The Role of Harmful Algal Blooms on Bottlenose Dolphin Health: Relationships Among Biotoxins, Eosinophils and Immune Functions
Abstract
Over the last several decades, the frequency and global distribution of harmful algal blooms (HAB) incidents appear to have increased. This increase in HAB events may be related to human activity, such as increased pollution runoff into aquatic ecosystems or global warming. Exposure to two HAB toxins, brevetoxin and domoic acid (DA), produced by the dinoflagellate Karenia brevis and marine diatom Pseudo-nitzschia, respectively, has resulted in adverse health effects in marine mammals. Biotoxin-induced immunomodulation may increase an individual's susceptibility to a variety of bacterial, viral, protozoal, or fungal pathogens. Dolphins may be exposed to sublethal (acute, subacute, and chronic) low-dose concentrations of brevetoxin and DA, which may impact their overall health and may contribute to unusual mortality events and stranding events.
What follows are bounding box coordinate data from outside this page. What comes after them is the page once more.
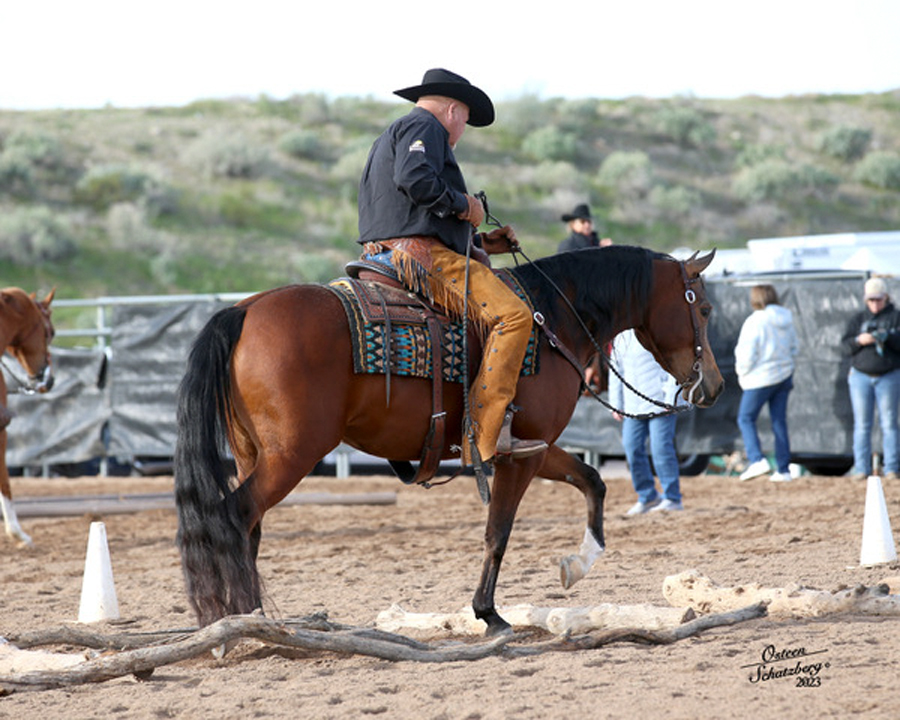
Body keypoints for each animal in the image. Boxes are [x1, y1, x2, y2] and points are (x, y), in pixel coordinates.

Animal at [176, 246, 724, 636]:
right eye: (705, 309)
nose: (714, 387)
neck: (550, 321)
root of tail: (244, 310)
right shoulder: (518, 457)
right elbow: (498, 531)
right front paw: (489, 614)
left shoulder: (533, 446)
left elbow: (592, 480)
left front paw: (576, 564)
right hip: (291, 456)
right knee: (235, 517)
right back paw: (247, 621)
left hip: (253, 455)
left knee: (248, 528)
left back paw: (245, 620)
This project is testing the following hypothesis, "In vitro exposure to domoic acid and brevetoxin induces bottlenose dolphin immune cells to upregulate and express cytokines necessary to recruit eosinophils and eosinophil-derived Th2 cytokines modulate immune functions," using the specific aims: 1) measure and compare changes in bottlenose dolphin Th1 and Th2 cytokine profiles upon in vitro exposure to brevetoxin and domoic acid, 2) measure changes in lymphocyte proliferation and phagocytosis upon exposure to recombinant cytokine-activated eosinophils, and 3) measure changes in lymphocyte proliferation and phagocytosis upon in vitro exposure to eosinophil cationic protein (ECP). Immune cells were isolated from whole blood collected from healthy dolphins housed at Gulf World Marine Park and processed within 24 hours of collection. For objective one, we found no significant changes in Th1 or Th2 cytokines concentrations as a result of DA or brevetoxin exposure. We are currently in the processing of testing objective two. For objective 3, ECP did significantly decrease lymphocyte proliferation with the T cell mitogen ConA, but only at the highest ECP concentration tested, 2 x 10-9 M. In contract, ECP significantly increased unstimulated (no mitogen) lymphocyte proliferation only at the two middle concentrations of ECP tested, 1 x 10-11 and 1 x 10-10 M. Only ECP at a concentration of 1 x 10-8 M significantly reduced neutrophil phagocytosis. At this point in the project, it appears that ECP at the tested concentrations modulated important innate and adaptive immune functions in bottlenose dolphins.
Acknowledgments
Funding for this project is supported by the FY 2012 John H. Prescott Marine Mammal Rescue Assistance Grant Program (Prescott Grant Program), #NA12NMF4390161. We would also like to thank the Gulf World Marine Park (Panama City Beach, FL) for providing bottlenose dolphin blood samples.